--- REQUIRED ACTION ---
Print every line of text in the material below word for word, and leave the pictures out.

--- EXERCISE MATERIAL ---
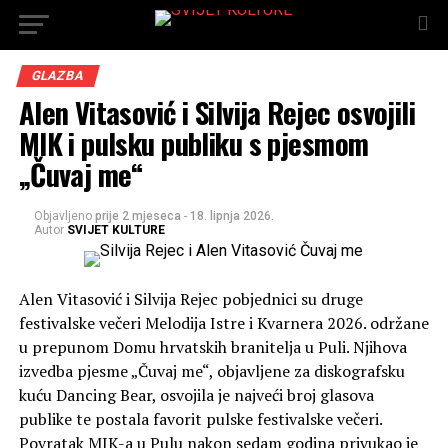
GLAZBA
Alen Vitasović i Silvija Rejec osvojili
MIK i pulsku publiku s pjesmom
„Čuvaj me“
Objavljeno
prije 2 mjeseca
-
18. lipnja 2026.
Autor
SVIJET KULTURE
Alen Vitasović i Silvija Rejec pobjednici su druge
festivalske večeri Melodija Istre i Kvarnera 2026. održane
u prepunom Domu hrvatskih branitelja u Puli. Njihova
izvedba pjesme „Čuvaj me“, objavljene za diskografsku
kuću Dancing Bear, osvojila je najveći broj glasova
publike te postala favorit pulske festivalske večeri.
Povratak MIK-a u Pulu nakon sedam godina privukao je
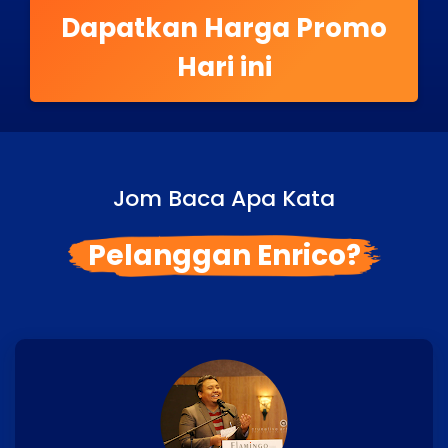
Dapatkan Harga Promo
Hari ini
Jom Baca Apa Kata
Pelanggan Enrico?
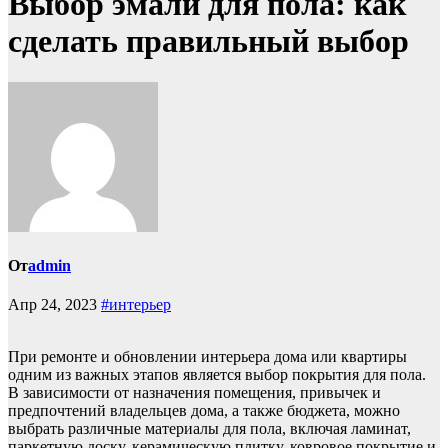
Выбор эмали для пола: как
сделать правильный выбор
От
admin
Апр 24, 2023
#интерьер
При ремонте и обновлении интерьера дома или квартиры
одним из важных этапов является выбор покрытия для пола.
В зависимости от назначения помещения, привычек и
предпочтений владельцев дома, а также бюджета, можно
выбрать различные материалы для пола, включая ламинат,
паркетную доску, керамическую плитку, ковровое покрытие и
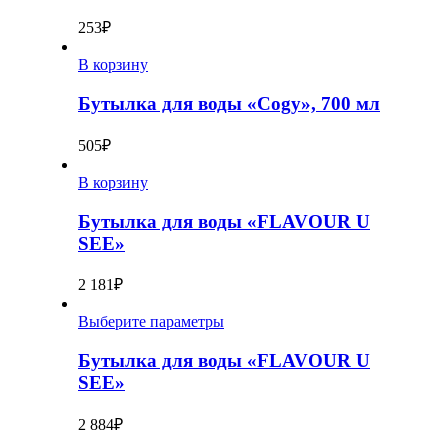
253
₽
В корзину
Бутылка для воды «Cogy», 700 мл
505
₽
В корзину
Бутылка для воды «FLAVOUR U
SEE»
2 181
₽
Выберите параметры
Бутылка для воды «FLAVOUR U
SEE»
2 884
₽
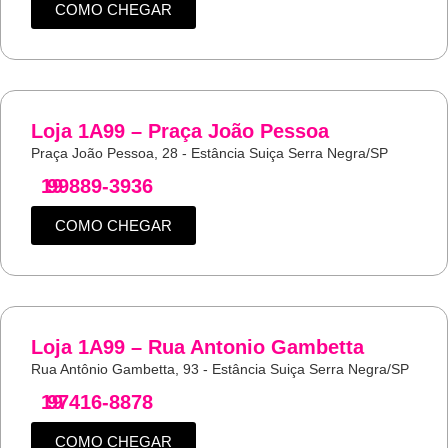
COMO CHEGAR
Loja 1A99 – Praça João Pessoa
Praça João Pessoa, 28 - Estância Suiça Serra Negra/SP
19
99889-3936
COMO CHEGAR
Loja 1A99 – Rua Antonio Gambetta
Rua Antônio Gambetta, 93 - Estância Suiça Serra Negra/SP
19
97416-8878
COMO CHEGAR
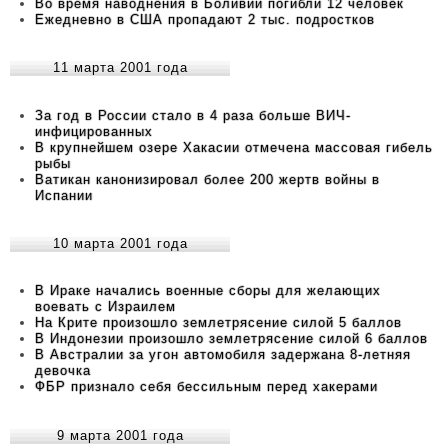
Во время наводнения в Боливии погибли 12 человек
Ежедневно в США пропадают 2 тыс. подростков
11 марта 2001 года
За год в России стало в 4 раза больше ВИЧ-
инфицированных
В крупнейшем озере Хакасии отмечена массовая гибель
рыбы
Ватикан канонизировал более 200 жертв войны в
Испании
10 марта 2001 года
В Ираке начались военные сборы для желающих
воевать с Израилем
На Крите произошло землетрясение силой 5 баллов
В Индонезии произошло землетрясение силой 6 баллов
В Австралии за угон автомобиля задержана 8-летняя
девочка
ФБР признало себя бессильным перед хакерами
9 марта 2001 года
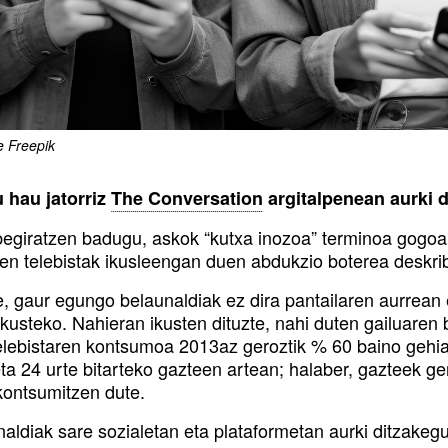
 Freepik
u hau jatorriz
The Conversation
argitalpenean aurki d
begiratzen badugu, askok “kutxa inozoa” terminoa gogoan
en telebistak ikusleengan duen abdukzio boterea deskri
e, gaur egungo belaunaldiak ez dira pantailaren aurrean
kusteko. Nahieran ikusten dituzte, nahi duten gailuaren 
elebistaren kontsumoa 2013az geroztik % 60 baino gehiago
eta 24 urte bitarteko gazteen artean; halaber, gazteek g
kontsumitzen dute.
naldiak sare sozialetan eta plataformetan aurki ditzakeg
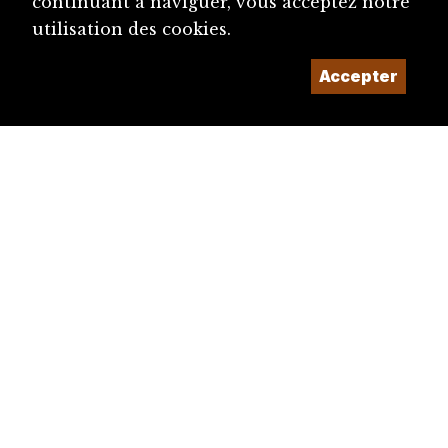
continuant à naviguer, vous acceptez notre
utilisation des cookies.
Accepter
diju@diju.ch
Proposer une notice
Un projet de la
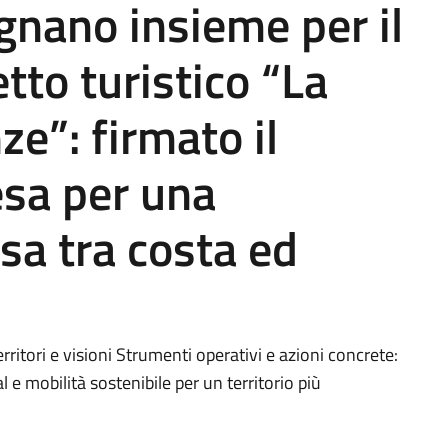
gnano insieme per il
etto turistico “La
ze”: firmato il
esa per una
sa tra costa ed
rritori e visioni Strumenti operativi e azioni concrete:
 e mobilità sostenibile per un territorio più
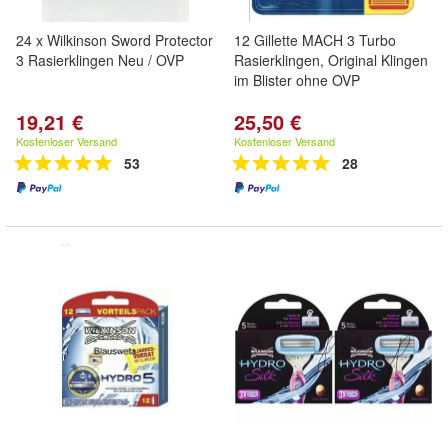
24 x Wilkinson Sword Protector
12 Gillette MACH 3 Turbo
3 Rasierklingen Neu / OVP
Rasierklingen, Original Klingen
im Blister ohne OVP
19,21 €
25,50 €
Kostenloser Versand
Kostenloser Versand
53
28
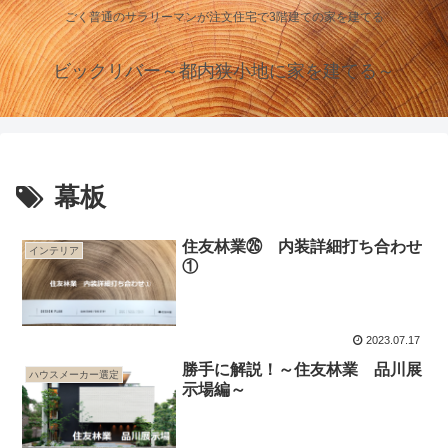
ごく普通のサラリーマンが注文住宅で3階建ての家を建てる
ビックリバー～都内狭小地に家を建てる～
幕板
住友林業㉖ 内装詳細打ち合わせ
インテリア
①
2023.07.17
勝手に解説！～住友林業 品川展
ハウスメーカー選定
示場編～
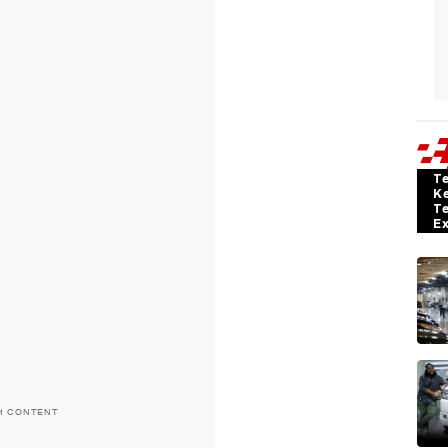
T
K
T
E
H CONTENT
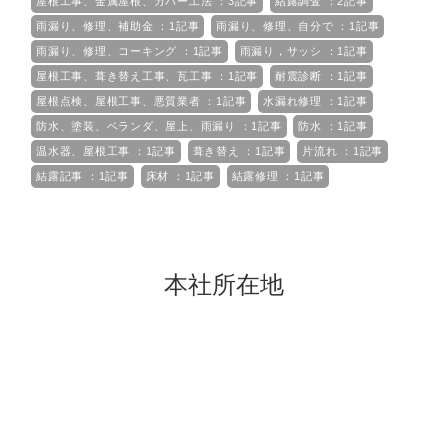
屋根工事、金属屋根、カバー工法 ：3記事
結露調査 ：2記事
雨漏り、修理、補助金 ：1記事
雨漏り、修理、自分で ：1記事
雨漏り、修理、コーキング ：1記事
雨漏り，サッシ ：1記事
屋根工事、葺き替え工事、瓦工事 ：1記事
耐震診断 ：1記事
屋根点検、屋根工事、悪質業者 ：1記事
水漏れ修理 ：1記事
防水、塗装、ベランダ、屋上、雨漏り ：1記事
防水 ：1記事
温水器、屋根工事 ：1記事
葺き替え ：1記事
片流れ ：1記事
結露記事 ：1記事
床材 ：1記事
結露修理 ：1記事
本社所在地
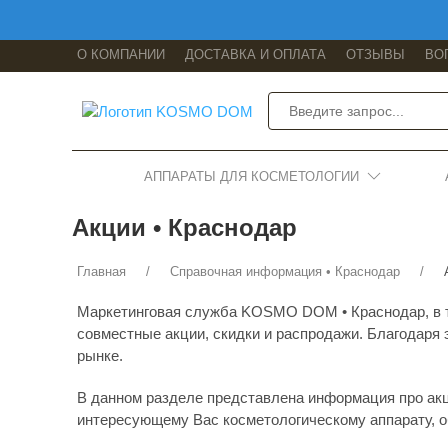
О КОМПАНИИ
ДОСТАВКА И ОПЛАТА
ОТЗЫВЫ
ВО
АППАРАТЫ ДЛЯ КОСМЕТОЛОГИИ
Акции • Краснодар
Главная
Справочная информация • Краснодар
Маркетинговая служба KOSMO DOM • Краснодар, в те
совместные акции, скидки и распродажи. Благодаря
рынке.
В данном разделе представлена информация про акц
интересующему Вас косметологическому аппарату,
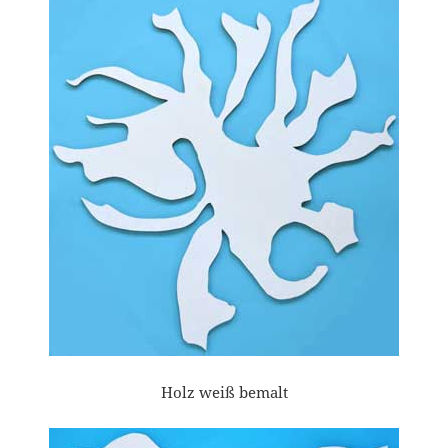
Holz weiß bemalt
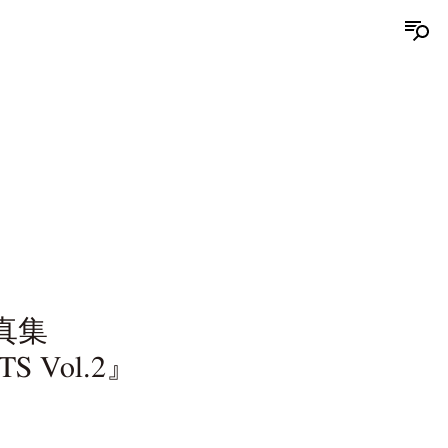
真集
S Vol.2』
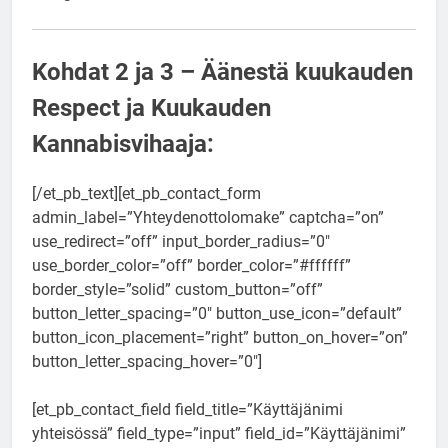
Kohdat 2 ja 3 – Äänestä kuukauden
Respect ja Kuukauden
Kannabisvihaaja:
[/et_pb_text][et_pb_contact_form
admin_label=”Yhteydenottolomake” captcha=”on”
use_redirect=”off” input_border_radius=”0″
use_border_color=”off” border_color=”#ffffff”
border_style=”solid” custom_button=”off”
button_letter_spacing=”0″ button_use_icon=”default”
button_icon_placement=”right” button_on_hover=”on”
button_letter_spacing_hover=”0″]
[et_pb_contact_field field_title=”Käyttäjänimi
yhteisössä” field_type=”input” field_id=”Käyttäjänimi”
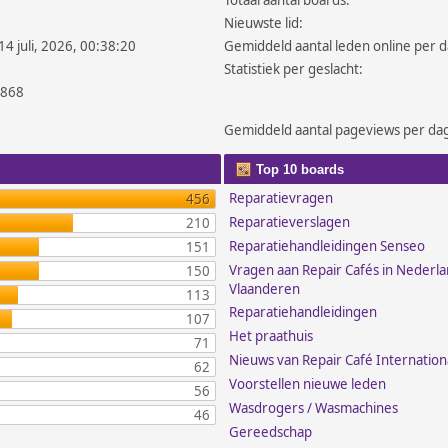
Totaal aantal boards:
Nieuwste lid:
14 juli, 2026, 00:38:20
Gemiddeld aantal leden online per d
Statistiek per geslacht:
.868
Gemiddeld aantal pageviews per da
Top 10 boards
Reparatievragen
456
Reparatieverslagen
210
Reparatiehandleidingen Senseo
151
Vragen aan Repair Cafés in Nederl
150
Vlaanderen
113
Reparatiehandleidingen
107
Het praathuis
71
Nieuws van Repair Café Internation
62
Voorstellen nieuwe leden
56
Wasdrogers / Wasmachines
46
Gereedschap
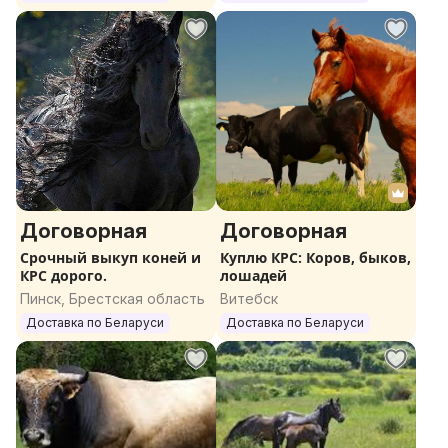
Договорная
Договорная
Срочный выкуп коней и
Куплю КРС: Коров, быков,
КРС дорого.
лошадей
Пинск, Брестская область
Витебск
Доставка по Беларуси
Доставка по Беларуси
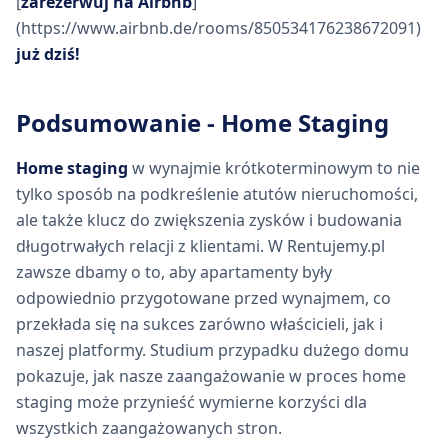
[
zarezerwuj na Airbnb
]
(https://www.airbnb.de/rooms/850534176238672091)
już dziś!
Podsumowanie - Home Staging
Home staging
w wynajmie krótkoterminowym to nie
tylko sposób na podkreślenie atutów nieruchomości,
ale także klucz do zwiększenia zysków i budowania
długotrwałych relacji z klientami. W Rentujemy.pl
zawsze dbamy o to, aby apartamenty były
odpowiednio przygotowane przed wynajmem, co
przekłada się na sukces zarówno właścicieli, jak i
naszej platformy. Studium przypadku dużego domu
pokazuje, jak nasze zaangażowanie w proces home
staging może przynieść wymierne korzyści dla
wszystkich zaangażowanych stron.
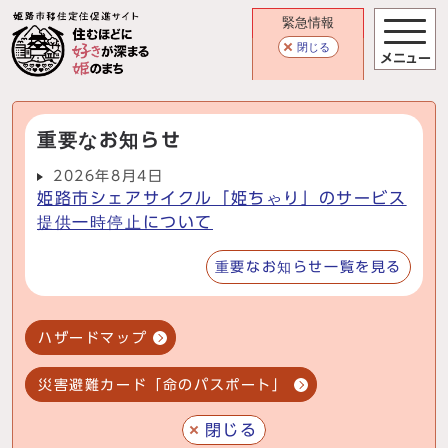
緊急情報
閉じる
メニュー
重要なお知らせ
2026年8月4日
姫路市シェアサイクル「姫ちゃり」のサービス
提供一時停止について
重要なお知らせ一覧を見る
ハザードマップ
災害避難カード「命のパスポート」
閉じる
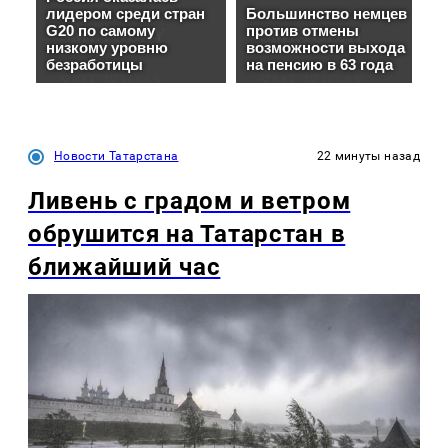
Новости Татарстана
22 минуты назад
Ливень с градом и ветром
обрушится на Татарстан в
ближайший час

--- EXPECTED ANSWER ---
GLAZBA
Alen Vitasović i Silvija Rejec osvojili
MIK i pulsku publiku s pjesmom
„Čuvaj me“
Objavljeno
prije 2 mjeseca
-
18. lipnja 2026.
Autor
SVIJET KULTURE
Alen Vitasović i Silvija Rejec pobjednici su druge
festivalske večeri Melodija Istre i Kvarnera 2026. održane
u prepunom Domu hrvatskih branitelja u Puli. Njihova
izvedba pjesme „Čuvaj me“, objavljene za diskografsku
kuću Dancing Bear, osvojila je najveći broj glasova
publike te postala favorit pulske festivalske večeri.
Povratak MIK-a u Pulu nakon sedam godina privukao je
Dapatkan Harga Promo
Hari ini
Jom Baca Apa Kata
Pelanggan Enrico?
Выбор эмали для пола: как
сделать правильный выбор
От
admin
Апр 24, 2023
#интерьер
При ремонте и обновлении интерьера дома или квартиры
одним из важных этапов является выбор покрытия для пола.
В зависимости от назначения помещения, привычек и
предпочтений владельцев дома, а также бюджета, можно
выбрать различные материалы для пола, включая ламинат,
паркетную доску, керамическую плитку, ковровое покрытие и
253
₽
В корзину
Бутылка для воды «Cogy», 700 мл
505
₽
В корзину
Бутылка для воды «FLAVOUR U
SEE»
2 181
₽
Выберите параметры
Бутылка для воды «FLAVOUR U
SEE»
2 884
₽
COMO CHEGAR
Loja 1A99 – Praça João Pessoa
Praça João Pessoa, 28 - Estância Suiça Serra Negra/SP
19
99889-3936
COMO CHEGAR
Loja 1A99 – Rua Antonio Gambetta
Rua Antônio Gambetta, 93 - Estância Suiça Serra Negra/SP
19
97416-8878
COMO CHEGAR
Во время наводнения в Боливии погибли 12 человек
Ежедневно в США пропадают 2 тыс. подростков
11 марта 2001 года
За год в России стало в 4 раза больше ВИЧ-
инфицированных
В крупнейшем озере Хакасии отмечена массовая гибель
рыбы
Ватикан канонизировал более 200 жертв войны в
Испании
10 марта 2001 года
В Ираке начались военные сборы для желающих
воевать с Израилем
На Крите произошло землетрясение силой 5 баллов
В Индонезии произошло землетрясение силой 6 баллов
В Австралии за угон автомобиля задержана 8-летняя
девочка
ФБР признало себя бессильным перед хакерами
9 марта 2001 года
 Freepik
u hau jatorriz
The Conversation
argitalpenean aurki d
begiratzen badugu, askok “kutxa inozoa” terminoa gogoan
en telebistak ikusleengan duen abdukzio boterea deskri
e, gaur egungo belaunaldiak ez dira pantailaren aurrean
kusteko. Nahieran ikusten dituzte, nahi duten gailuaren 
elebistaren kontsumoa 2013az geroztik % 60 baino gehiago
eta 24 urte bitarteko gazteen artean; halaber, gazteek g
kontsumitzen dute.
naldiak sare sozialetan eta plataformetan aurki ditzakeg
continuant à naviguer, vous acceptez notre
utilisation des cookies.
Accepter
diju@diju.ch
Proposer une notice
Un projet de la
gnano insieme per il
etto turistico “La
ze”: firmato il
esa per una
sa tra costa ed
rritori e visioni Strumenti operativi e azioni concrete:
 e mobilità sostenibile per un territorio più
24 x Wilkinson Sword Protector
12 Gillette MACH 3 Turbo
3 Rasierklingen Neu / OVP
Rasierklingen, Original Klingen
im Blister ohne OVP
19,21 €
25,50 €
Kostenloser Versand
Kostenloser Versand
53
28
ごく普通のサラリーマンが注文住宅で3階建ての家を建てる
ビックリバー～都内狭小地に家を建てる～
幕板
住友林業㉖ 内装詳細打ち合わせ
インテリア
①
2023.07.17
勝手に解説！～住友林業 品川展
ハウスメーカー選定
示場編～
T
K
T
E
H CONTENT
屋根工事、金属屋根、カバー工法 ：3記事
結露調査 ：2記事
雨漏り、修理、補助金 ：1記事
雨漏り、修理、自分で ：1記事
雨漏り、修理、コーキング ：1記事
雨漏り，サッシ ：1記事
屋根工事、葺き替え工事、瓦工事 ：1記事
耐震診断 ：1記事
屋根点検、屋根工事、悪質業者 ：1記事
水漏れ修理 ：1記事
防水、塗装、ベランダ、屋上、雨漏り ：1記事
防水 ：1記事
温水器、屋根工事 ：1記事
葺き替え ：1記事
片流れ ：1記事
結露記事 ：1記事
床材 ：1記事
結露修理 ：1記事
本社所在地
О КОМПАНИИ
ДОСТАВКА И ОПЛАТА
ОТЗЫВЫ
ВО
АППАРАТЫ ДЛЯ КОСМЕТОЛОГИИ
Акции • Краснодар
Главная
Справочная информация • Краснодар
Маркетинговая служба KOSMO DOM • Краснодар, в те
совместные акции, скидки и распродажи. Благодаря
рынке.
В данном разделе представлена информация про акц
интересующему Вас косметологическому аппарату,
Holz weiß bemalt
真集
S Vol.2』
Kohdat 2 ja 3 – Äänestä kuukauden
Respect ja Kuukauden
Kannabisvihaaja:
[/et_pb_text][et_pb_contact_form
admin_label=”Yhteydenottolomake” captcha=”on”
use_redirect=”off” input_border_radius=”0″
use_border_color=”off” border_color=”#ffffff”
border_style=”solid” custom_button=”off”
button_letter_spacing=”0″ button_use_icon=”default”
button_icon_placement=”right” button_on_hover=”on”
button_letter_spacing_hover=”0″]
[et_pb_contact_field field_title=”Käyttäjänimi
yhteisössä” field_type=”input” field_id=”Käyttäjänimi”
Totaal aantal boards:
Nieuwste lid:
14 juli, 2026, 00:38:20
Gemiddeld aantal leden online per d
Statistiek per geslacht:
.868
Gemiddeld aantal pageviews per da
Top 10 boards
Reparatievragen
456
Reparatieverslagen
210
Reparatiehandleidingen Senseo
151
Vragen aan Repair Cafés in Nederl
150
Vlaanderen
113
Reparatiehandleidingen
107
Het praathuis
71
Nieuws van Repair Café Internation
62
Voorstellen nieuwe leden
56
Wasdrogers / Wasmachines
46
Gereedschap
Договорная
Договорная
Срочный выкуп коней и
Куплю КРС: Коров, быков,
КРС дорого.
лошадей
Пинск, Брестская область
Витебск
Доставка по Беларуси
Доставка по Беларуси
[
zarezerwuj na Airbnb
]
(https://www.airbnb.de/rooms/850534176238672091)
już dziś!
Podsumowanie - Home Staging
Home staging
w wynajmie krótkoterminowym to nie
tylko sposób na podkreślenie atutów nieruchomości,
ale także klucz do zwiększenia zysków i budowania
długotrwałych relacji z klientami. W Rentujemy.pl
zawsze dbamy o to, aby apartamenty były
odpowiednio przygotowane przed wynajmem, co
przekłada się na sukces zarówno właścicieli, jak i
naszej platformy. Studium przypadku dużego domu
pokazuje, jak nasze zaangażowanie w proces home
staging może przynieść wymierne korzyści dla
wszystkich zaangażowanych stron.
緊急情報
閉じる
メニュー
重要なお知らせ
2026年8月4日
姫路市シェアサイクル「姫ちゃり」のサービス
提供一時停止について
重要なお知らせ一覧を見る
ハザードマップ
災害避難カード「命のパスポート」
閉じる
Новости Татарстана
22 минуты назад
Ливень с градом и ветром
обрушится на Татарстан в
ближайший час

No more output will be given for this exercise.